The Strategic Landscape: Long Island Under British Occupation
Long Island had been in British hands since August 1776, when the Battle of Long Island — still the largest battle of the entire Revolutionary War — ended in a humiliating rout of Washington’s forces at Brooklyn Heights. The British used Long Island not merely as a garrison but as an operational hub: a depot for provisions, a harbor for the Royal Navy, and a staging ground for raids deep into New England.
Fort St. George, erected at the Manor of St. George near the south coast of Suffolk County, exemplified this function. After the British captured Long Island in 1776, Fort St. George was used as a supply base for their forces, erected near the present-day Manor house. From this location they controlled Fireplace Neck in Bellport, where fires were set at night to guide sailing vessels to shore. The fort also afforded control of the waters along Bellport Bay and the inlet to the Atlantic that then existed at Old Inlet on Fire Island, as well as the Carmens River from which the British could float lumber and supplies.
The fortification itself was formidable for a colonial outpost. Loyalist refugees from Rhode Island were resettled onto Long Island after the British withdrew their forces from Newport in 1779. Some were established at Manor St. George on the southeastern part of the island. They fortified the property, erecting a stockade 12 feet high in a roughly triangular shape around the manor house. The stockade was lined with abatis — tree branches with sharpened points facing out — and a deep ditch. Tallmadge, who had personally reconnoitered the site, described it in his memoirs as consisting of “two large strong Houses, and a fort about 90 feet square, the whole connected together by a very strong Stockade…forming a compleat Triangle, & the Fort & Houses standing in the extrimities of the Angles. The fort consisted of a high Wall & a deep Ditch, encircled with a strong Abbatis, having but one Gate.” (Tallmadge, Memoir, 1858)
Beyond the fort’s walls, the British had stockpiled an estimated 300 tons of hay at a depot in Coram — winter forage for the army’s horses, irreplaceable at that late stage of the year. Destroying it would not just embarrass the British. It would genuinely hurt them.
The Man Behind the Mission: Benjamin Tallmadge
To understand why the Fort St. George raid worked, you have to understand who Benjamin Tallmadge was. He was not simply a cavalry officer. He was the most important intelligence operative in the Continental Army — the architect of the Culper Spy Ring, the network that fed Washington critical information about British troop movements in New York City throughout the war.
Tallmadge transferred as a captain to the 2nd Continental Light Dragoons and received a promotion to major in April 1777. In November 1778, Gen. George Washington directed Tallmadge to organize an intelligence service to operate in British-occupied New York City. The Culper Spy Ring prevented a British fleet from sailing for Rhode Island in July 1780, which would have hindered plans for the Franco-American alliance. The ring also played a role in the exposure of Benedict Arnold’s treachery.
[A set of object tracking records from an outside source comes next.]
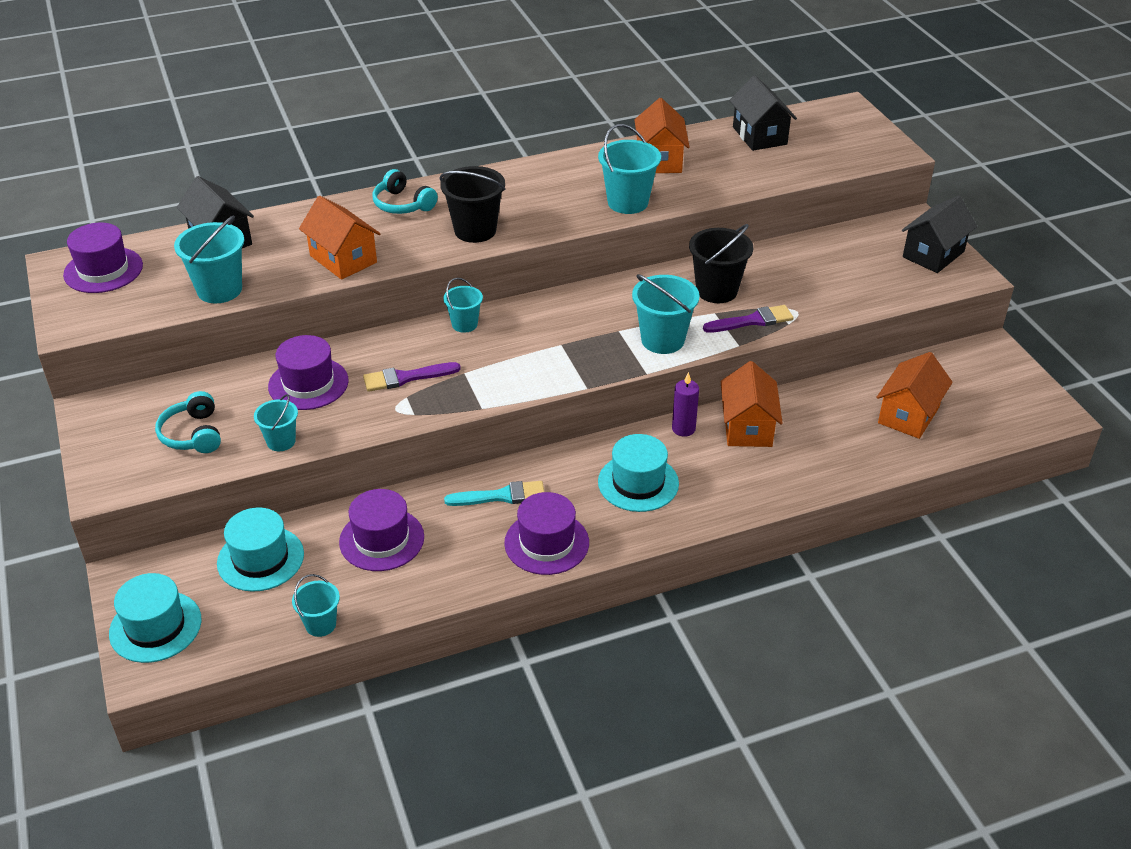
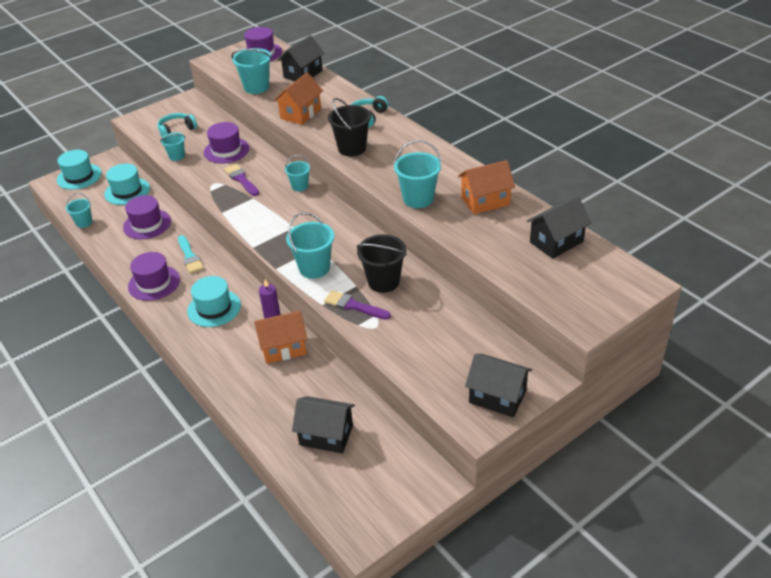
camera: 75 degrees right, 0 degrees up
purple brush [703,305,794,333] -> purple brush turned 150 degrees clockwise [324,290,391,320]
orange house [876,352,953,439] -> black house [292,396,355,453]

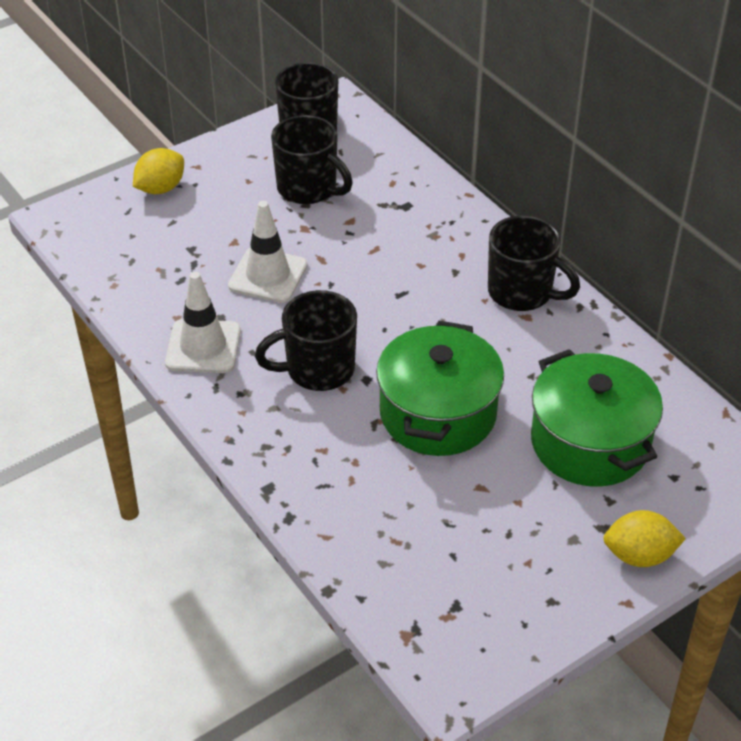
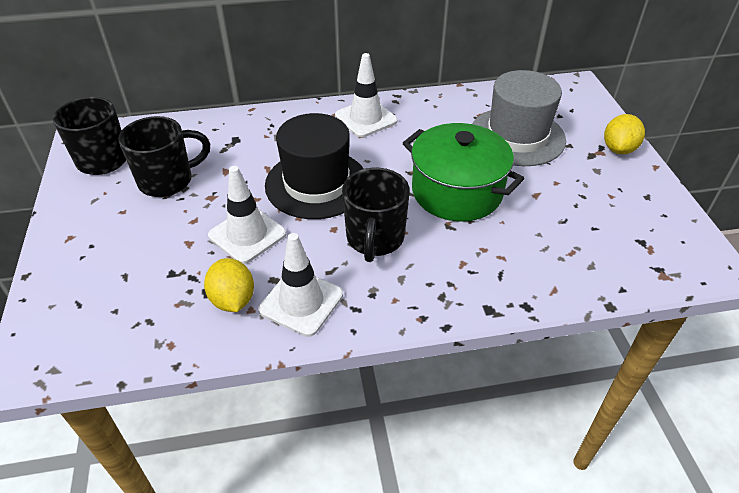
camera: 65 degrees left, 0 degrees up
yellow lemon [133,148,184,194] -> yellow lemon moved to [204,258,254,312]
black mug [488,216,580,311] -> white traffic cone [335,53,397,138]
green pot [531,349,663,487] -> grey hat [472,70,566,166]
none -> black hat [265,113,364,219]

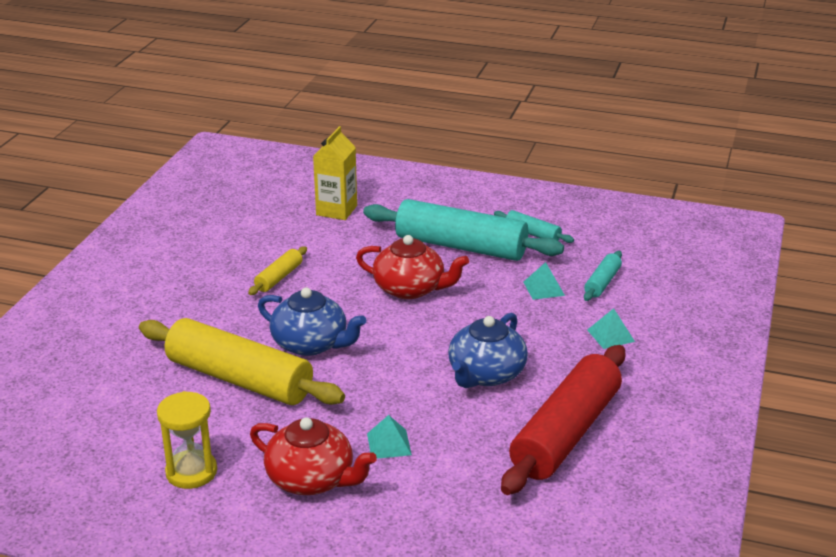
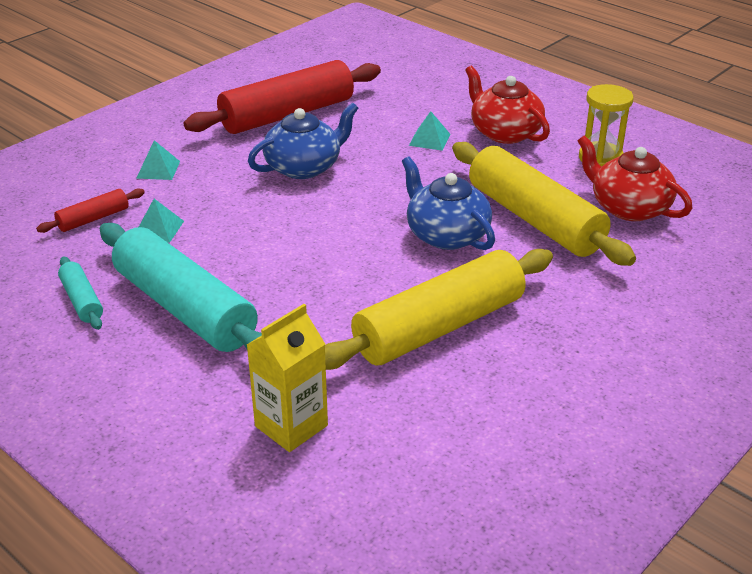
camera: 155 degrees left, 5 degrees up
yellow rolling pin [248,246,307,295] -> yellow rolling pin [325,249,553,370], size x2.22
red teapot [356,235,469,299] -> red teapot moved to [578,135,692,221]
turquoise rolling pin [584,251,622,301] -> red rolling pin [36,188,145,233]

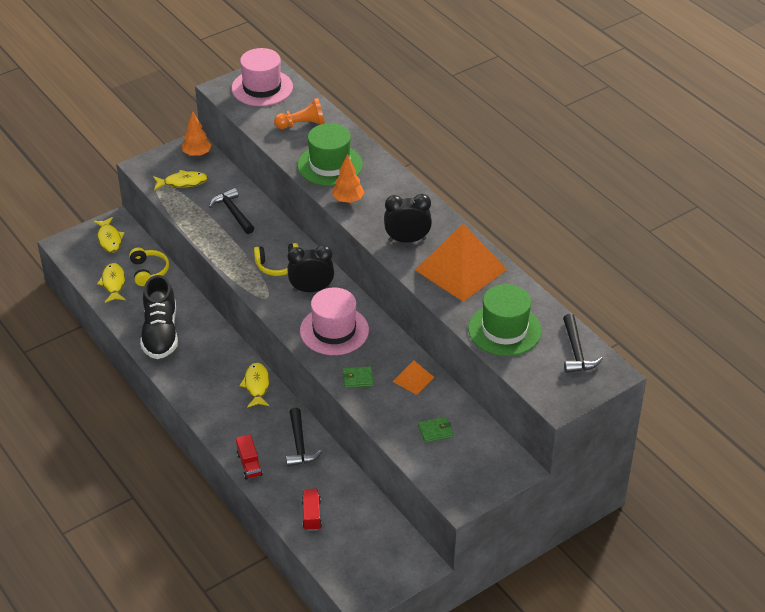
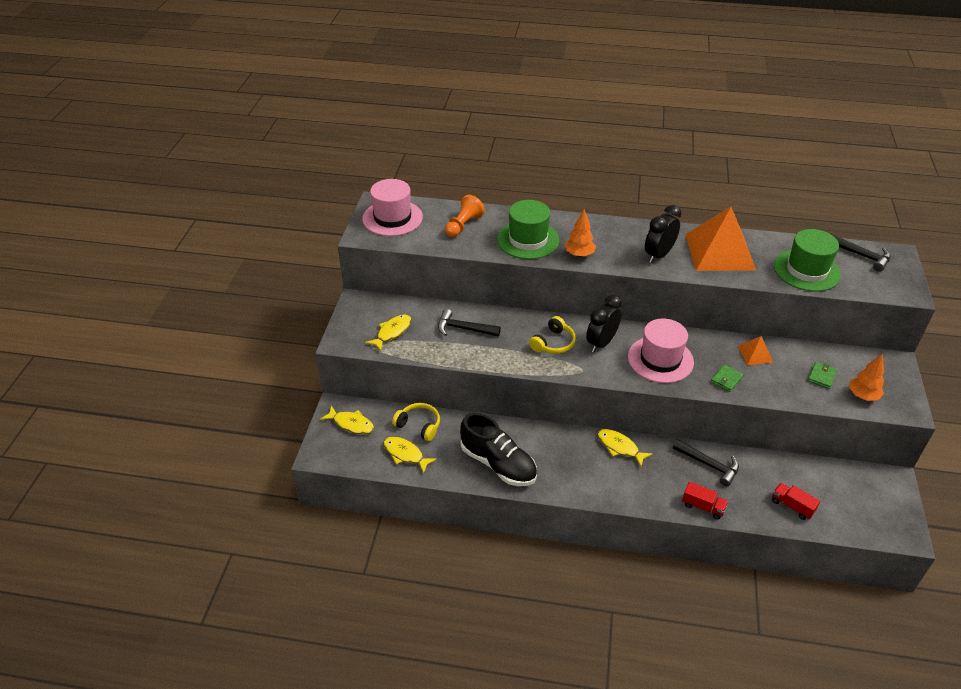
camera: 45 degrees left, 0 degrees up
orange tree [182,112,211,157] -> orange tree moved to [849,353,884,401]

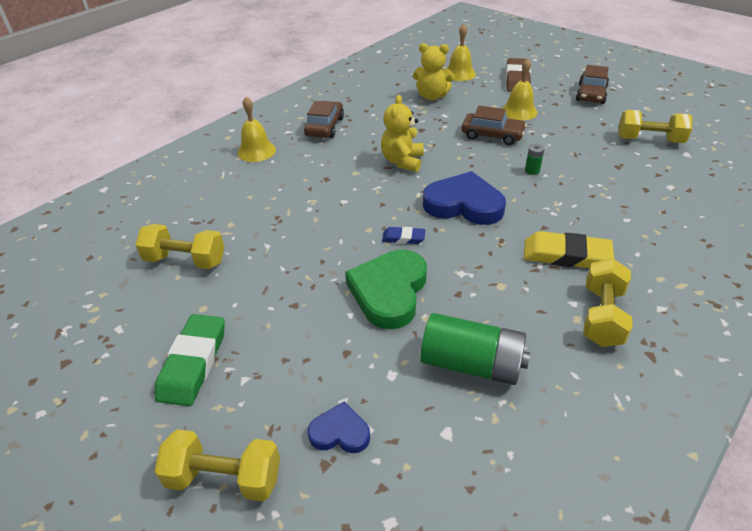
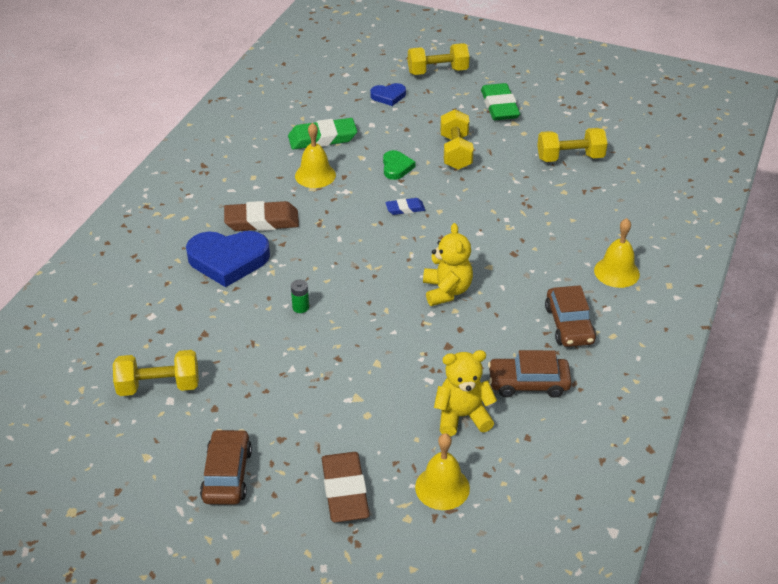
camera: 160 degrees right, 0 degrees up
green heart [345,250,427,329] -> green heart [383,150,415,180], size x0.52
green battery [420,313,530,385] -> green eraser [288,118,357,150]
blue heart [423,171,506,225] -> blue heart moved to [186,231,270,287]
brown car [462,106,527,145] -> brown car moved to [488,350,572,398]
yellow bell [502,58,537,120] -> yellow bell moved to [295,123,336,188]
yellow eraser [524,231,614,268] -> brown eraser [224,201,299,231]
yellow dumbbell [583,258,632,347] -> yellow dumbbell moved to [440,109,474,170]

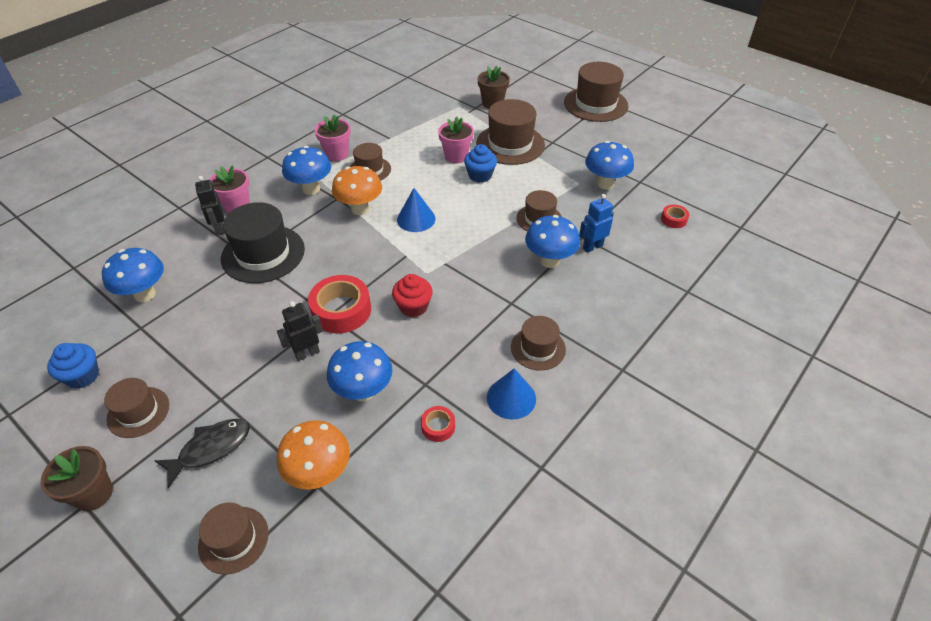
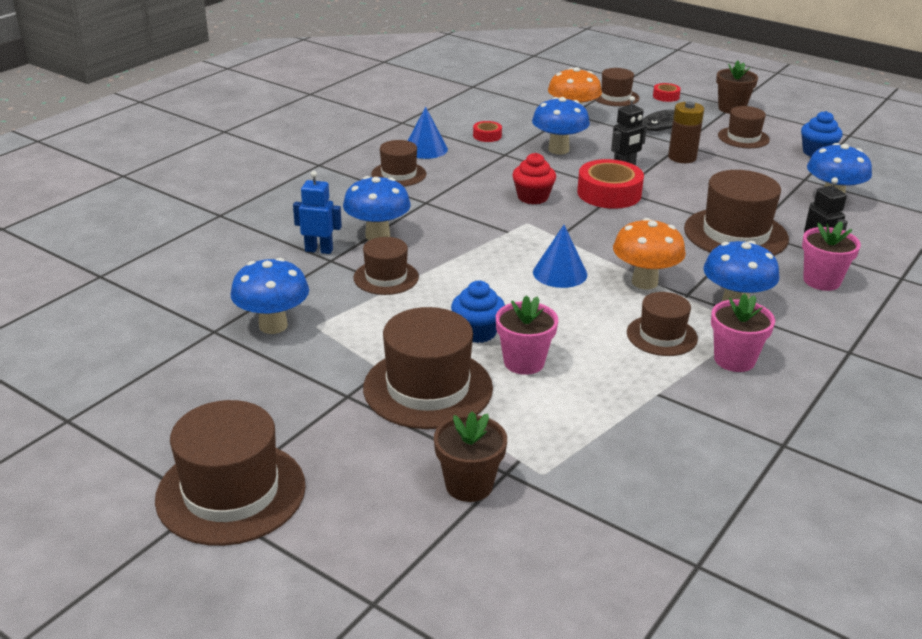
camera: 175 degrees right, 15 degrees down
black hat [221,202,305,283] -> brown hat [684,170,789,256]
blue robot [579,194,614,253] -> blue robot turned 135 degrees counterclockwise [293,171,342,254]
red tape [661,204,689,228] -> red tape moved to [653,83,681,102]
none -> brown battery [668,101,704,163]

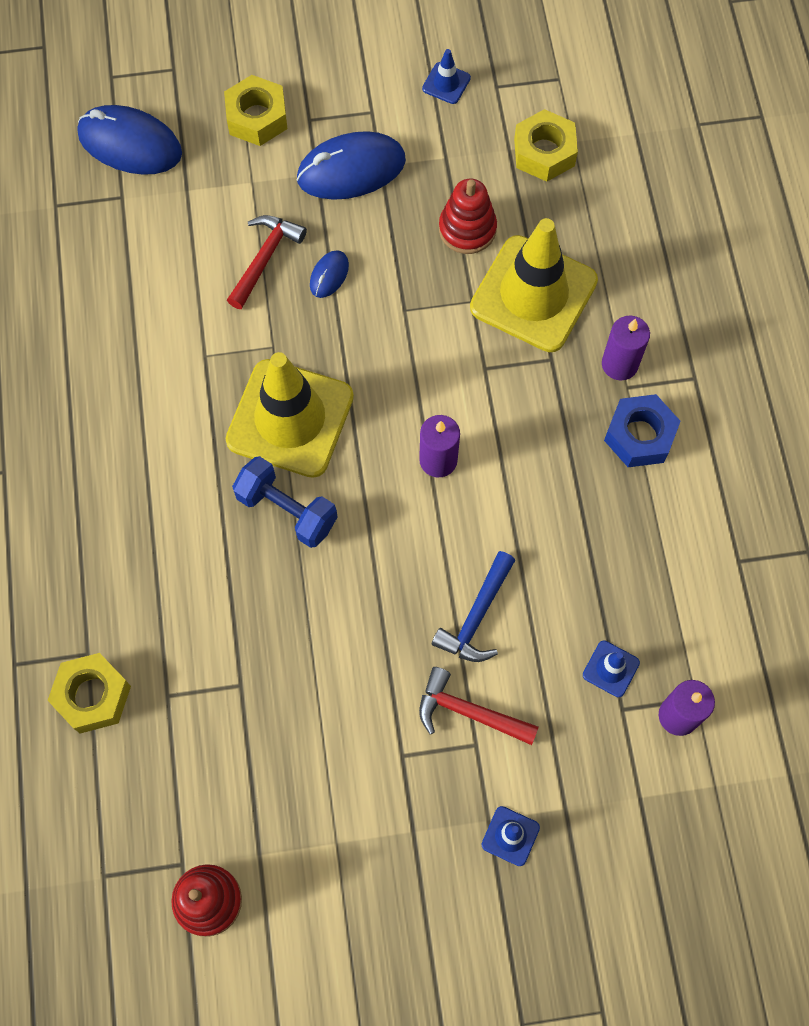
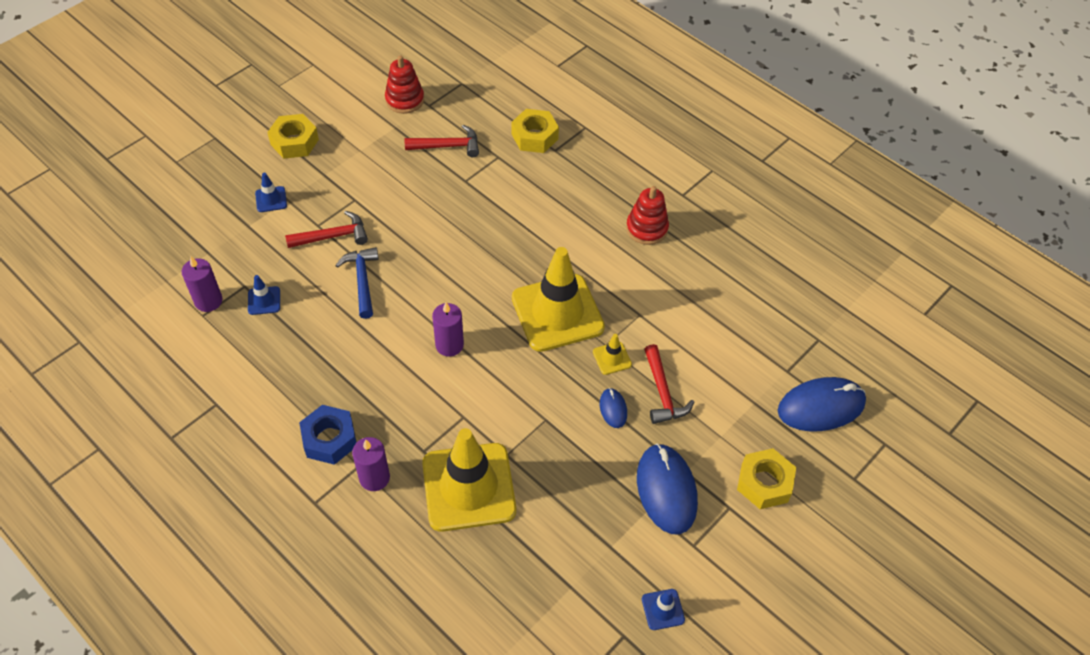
camera: 140 degrees right, 15 degrees down
blue dumbbell [232,456,337,548] -> none
blue mouse [296,131,406,200] -> blue mouse turned 45 degrees counterclockwise [637,443,698,534]
red stacking toy [439,178,497,254] -> red stacking toy moved to [626,186,669,245]
yellow nut [514,109,578,182] -> yellow nut moved to [267,114,319,159]
none -> red hammer [405,125,479,157]
none -> yellow traffic cone [593,334,632,375]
It was, in fact, the Arnold affair that galvanized Tallmadge into action in the fall of 1780. Arnold’s betrayal — the near-surrender of West Point — had shaken the Continental Army to its foundation. In the weeks that followed, Tallmadge wrote in his memoirs that “my former scheme of annoying the enemy on Long Island came fresh upon my mind.” He began gathering intelligence about Fort St. George, at one point crossing the Sound personally to assess the target. (Tara Ross, “This Day in History: Benjamin Tallmadge’s Raid,” taraross.com, November 2025)
Washington authorized the mission. The operational plan was elegant: cross the Sound by night, hide during daylight to avoid British patrols, march south across the island under cover of darkness, strike at dawn.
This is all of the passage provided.